Ankara ya ha dado por terminados los trabajos de búsqueda de supervivientes en las provincias de Sanliurfa y Kilis. El presidente turco, Recep Tayyip Erdogan, ha reconocido este viernes que la respuesta a los terremotos “no fue todo lo rápida” que hubiera deseado, debido a los daños sufridos en las carreteras, a las inclemencias del tiempo y al hecho de que mucha gente trataba de huir de las zonas afectadas en vehículos particulares.
El mandatario turco, sin embargo, ha respondido a las críticas diciendo que “nadie puede cuestionar el compromiso” del Gobierno y que el hecho de que la zona afectada fuese “tan extensa” hizo que la tarea fuese “muy complicada”. En Siria, el presidente Bachar el Asad se ha desplazado a las zonas afectadas por los seísmos, donde ha visitado a algunos heridos en el Hospital universitario de Alepo.
Se trata del primer viaje del mandatario a las regiones más castigadas por los temblores. En España, el Ministerio de Asuntos Exteriores no tiene constancia de que haya nacionales entre los afectados.

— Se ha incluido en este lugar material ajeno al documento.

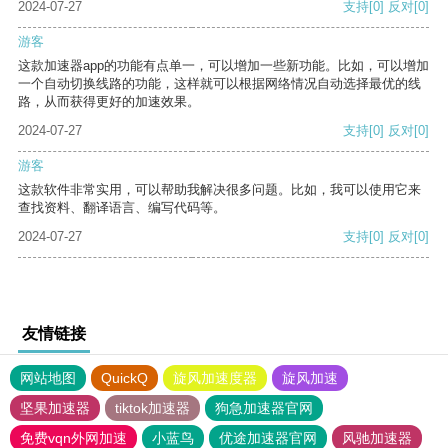
2024-07-27
支持
[0]
反对
[0]
游客
这款加速器app的功能有点单一，可以增加一些新功能。比如，可以增加
一个自动切换线路的功能，这样就可以根据网络情况自动选择最优的线
路，从而获得更好的加速效果。
2024-07-27
支持
[0]
反对
[0]
游客
这款软件非常实用，可以帮助我解决很多问题。比如，我可以使用它来
查找资料、翻译语言、编写代码等。
2024-07-27
支持
[0]
反对
[0]
友情链接
网站地图
QuickQ
旋风加速度器
旋风加速
坚果加速器
tiktok加速器
狗急加速器官网
免费vqn外网加速
小蓝鸟
优途加速器官网
风驰加速器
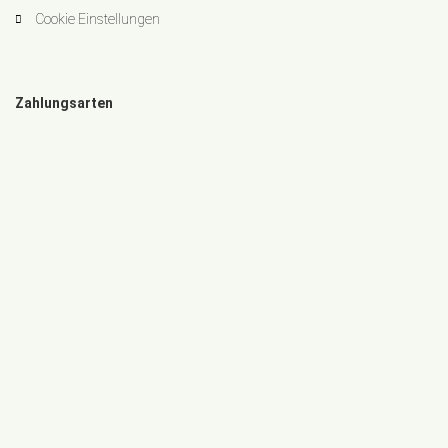
Cookie Einstellungen
Zahlungsarten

Tras la última actualización del Gobierno turco, la cifra de muertes por los terremotos del pasado lunes es de 23.259. Turquía ha informado de 19.875 decesos. La cifra de heridos se mantiene con 82.946 entre los dos países. En Siria, la última cifra es de 3.513 muertes y 5.235 heridos.

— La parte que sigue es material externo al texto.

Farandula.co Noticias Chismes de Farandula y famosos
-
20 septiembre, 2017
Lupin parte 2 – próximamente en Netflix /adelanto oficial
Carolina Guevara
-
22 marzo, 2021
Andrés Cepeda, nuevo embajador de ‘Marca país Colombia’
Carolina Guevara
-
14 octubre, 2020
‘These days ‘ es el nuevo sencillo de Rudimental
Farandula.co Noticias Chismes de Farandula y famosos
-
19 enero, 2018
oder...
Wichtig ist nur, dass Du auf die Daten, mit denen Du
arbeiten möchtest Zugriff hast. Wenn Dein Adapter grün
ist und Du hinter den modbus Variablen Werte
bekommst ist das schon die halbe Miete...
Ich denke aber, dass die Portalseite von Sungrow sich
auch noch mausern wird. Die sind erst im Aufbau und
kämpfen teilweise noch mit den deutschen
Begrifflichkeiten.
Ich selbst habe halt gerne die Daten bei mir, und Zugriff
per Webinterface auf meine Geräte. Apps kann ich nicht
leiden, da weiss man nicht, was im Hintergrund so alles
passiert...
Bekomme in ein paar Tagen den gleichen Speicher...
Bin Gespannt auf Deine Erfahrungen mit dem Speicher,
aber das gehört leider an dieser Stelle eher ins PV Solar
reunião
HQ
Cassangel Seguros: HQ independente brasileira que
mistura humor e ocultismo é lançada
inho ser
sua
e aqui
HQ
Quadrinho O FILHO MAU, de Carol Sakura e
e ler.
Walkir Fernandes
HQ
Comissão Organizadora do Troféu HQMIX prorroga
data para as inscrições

La OTAN va a instalar refugios semipermanentes en Turquía, equipados para alojar a las personas desplazadas a causa de los devastadores terremotos del 6 de febrero, según ha anunciado este viernes la organización.
“La OTAN se solidariza firmemente con nuestro aliado Turquía y el despliegue de estas instalaciones de refugio ayudará a salvar vidas”, ha asegurado en un comunicado el secretario general de la Alianza, Jens Stoltenberg.
El político noruego ha añadido que los aliados y socios de la OTAN “están proporcionando un apoyo sustancial a los esfuerzos de auxilio y seguiremos haciendo todo lo posible para ayudar a los necesitados”. El comandante supremo aliado en Europa de la OTAN, el general Christopher Cavoli, estará a cargo de la dirección de la operación.
Los refugios que va a instalar la Alianza son complejos de cuarteles generales que suele desplegar para ejercicios y operaciones, y pueden equiparse con diversas comodidades como calefacción, generadores eléctricos y zonas de tratamiento médico.
Las autoridades militares de la OTAN están estudiando ahora las mejores opciones logísticas y de transporte, así como los plazos para el despliegue. De esas capacidades se encarga la Agencia de Apoyo y Adquisiciones de la OTAN (NSPA) en su Centro Operativo Meridional de Taranto (Italia).
Una vez instalada, esta infraestructura semipermanente complementará las tiendas de campaña preparadas para el invierno que ya están proporcionando los países miembros y socios de la Alianza.